Radio noir

by Alex Boyd

“Please note that some of our sounds effects are a bit loud,” the warning read. “If you have sensitive ears, you might want to keep an eye on the trash can lids.” This note, displayed during “An Evening of Classic Horror and Suspense in the Old Time Radio Tradition,” seems a bit distant from the realities of today’s horror industry, where ear-piercing screams and suspenseful heavy breathing dominate. Yet the audience gathered at the Experimental Station last Friday to experience the Hyde Park Players’ performance quickly settled into the more old-fashioned approach. The program consisted of five scenes adapted from short stories by Edgar Allan Poe, Oscar Wilde, Mary Eleanor Wilkins Freeman, W.W. Jacobs, and Charles Dickens. The undulating pitches of actors’ voices, trashcan lids, gravel, and a child’s toy whistle suddenly held a fantastic power over the audience members, allowing the visually calm scene onstage to provoke palpable suspense and chaos.
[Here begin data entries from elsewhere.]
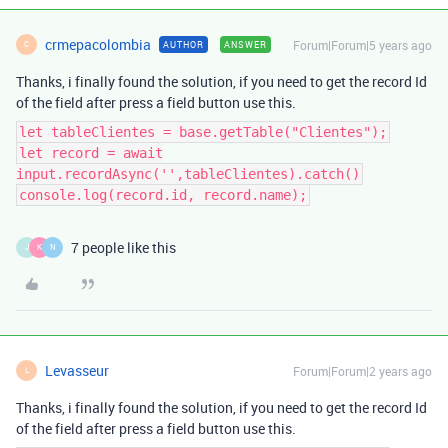
crmepacolombia
Forum|Forum|5 years ago
AUTHOR
ANSWER
C
Thanks, i finally found the solution, if you need to get the record Id
of the field after press a field button use this.
let tableClientes = base.getTable("Clientes");
let record = await
input.recordAsync('',tableClientes).catch()
console.log(record.id, record.name);
7 people like this
J
K
N
Levasseur
Forum|Forum|2 years ago
L
Thanks, i finally found the solution, if you need to get the record Id
of the field after press a field button use this.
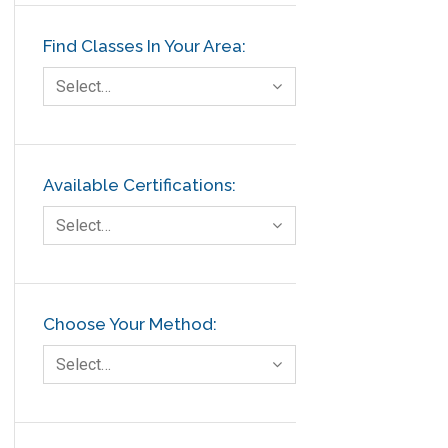
Find Classes In Your Area:
Select…
Available Certifications:
Select…
Choose Your Method:
Select…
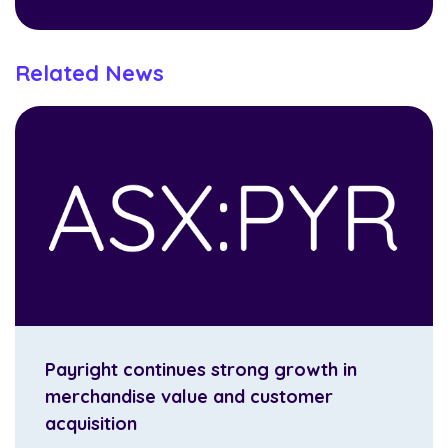
Related News
Payright continues strong growth in
merchandise value and customer
acquisition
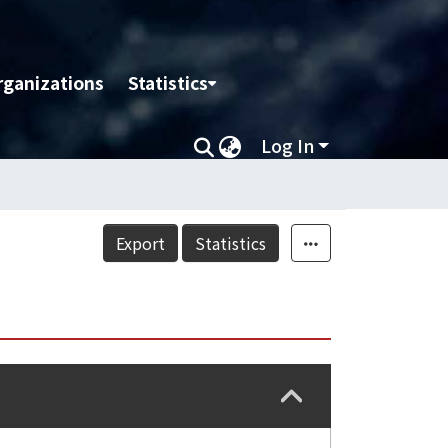
rganizations
Statistics
Log In
Export
Statistics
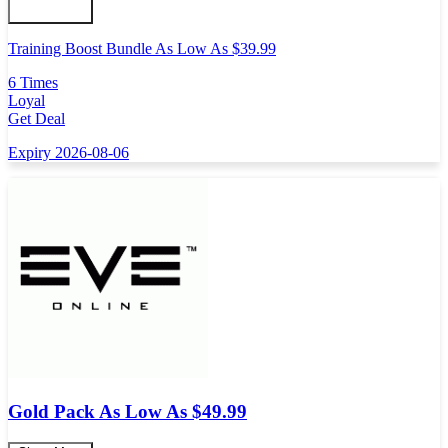
Training Boost Bundle As Low As $39.99
6 Times
Loyal
Get Deal
Expiry 2026-08-06
Gold Pack As Low As $49.99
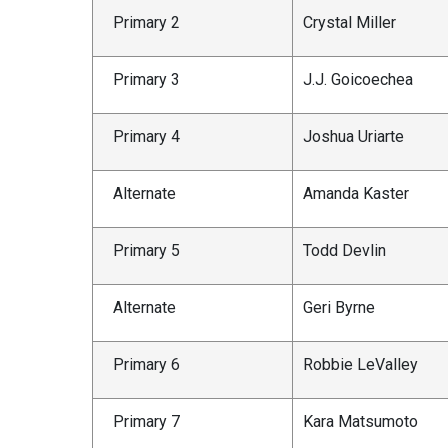
Primary 2
Crystal Miller
Primary 3
J.J. Goicoechea
Primary 4
Joshua Uriarte
Alternate
Amanda Kaster
Primary 5
Todd Devlin
Alternate
Geri Byrne
Primary 6
Robbie LeValley
Primary 7
Kara Matsumoto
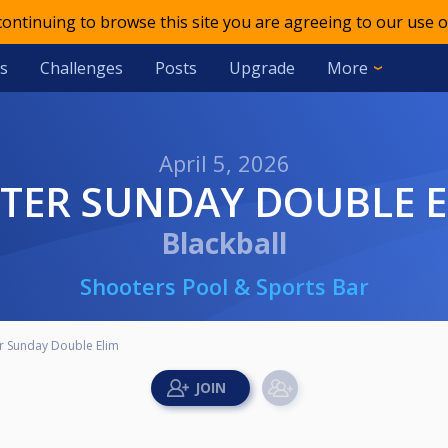
 continuing to browse this site you are agreeing to our use o
s
Challenges
Posts
Upgrade
More
April 5, 2026
STER SUNDAY DOUBLE 
Blackball
Shooters Pool & Sports Bar
r Sunday Double Elim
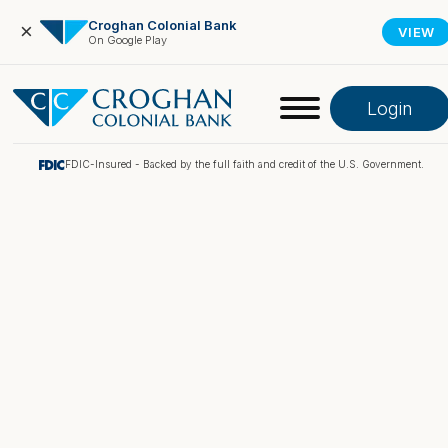
Croghan Colonial Bank
×
VIEW
On Google Play
Login
FDIC-Insured - Backed by the full faith and credit of the U.S. Government.
Online Banking
Pay My Loan
Investment Portfolio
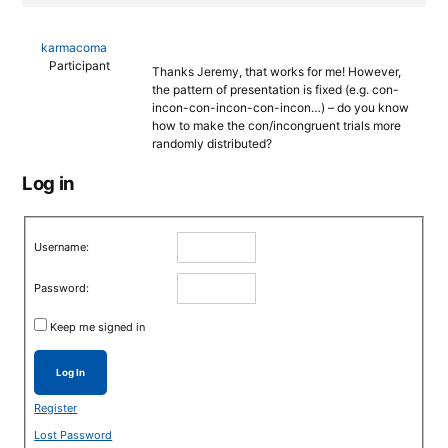
karmacoma
Participant
Thanks Jeremy, that works for me! However,
the pattern of presentation is fixed (e.g. con-
incon-con-incon-con-incon…) – do you know
how to make the con/incongruent trials more
randomly distributed?
Log in
Username:
Password:
Keep me signed in
Log In
Register
Lost Password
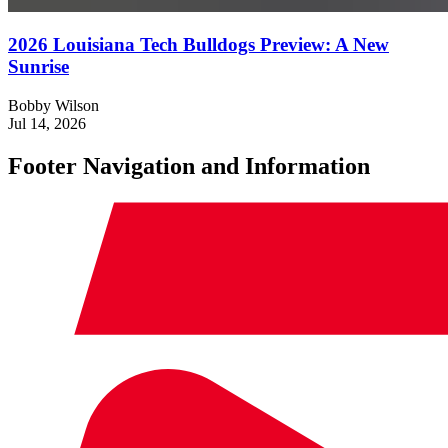
2026 Louisiana Tech Bulldogs Preview: A New
Sunrise
Bobby Wilson
Jul 14, 2026
Footer Navigation and Information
Since it was a taped radio production, rather than watching actors in period costume flit across the stage in terror, the audience was held in grave attention purely by the strength of sound.

An actor mentioned after the show that the group was hoping National Public Radio would air the production, but on Friday night, those in attendance at the sold-out show were the main benefactors. Paul Baker, the founder of the Players and producer of the show, said of the choice of format, “We hope that people are intrigued by the mechanics being fronted in this way. A lot of people are intrigued by the homage to old-time radio style.”

Whether intrigued by the creative choices of the production or by the ghoulish subject matter, it is clear that the Hyde Park community responded enthusiastically to the idea. After the show, audience members shook themselves out of the auditory trance that the Players created, and left the Station with the reverberation of trashcans in their ears.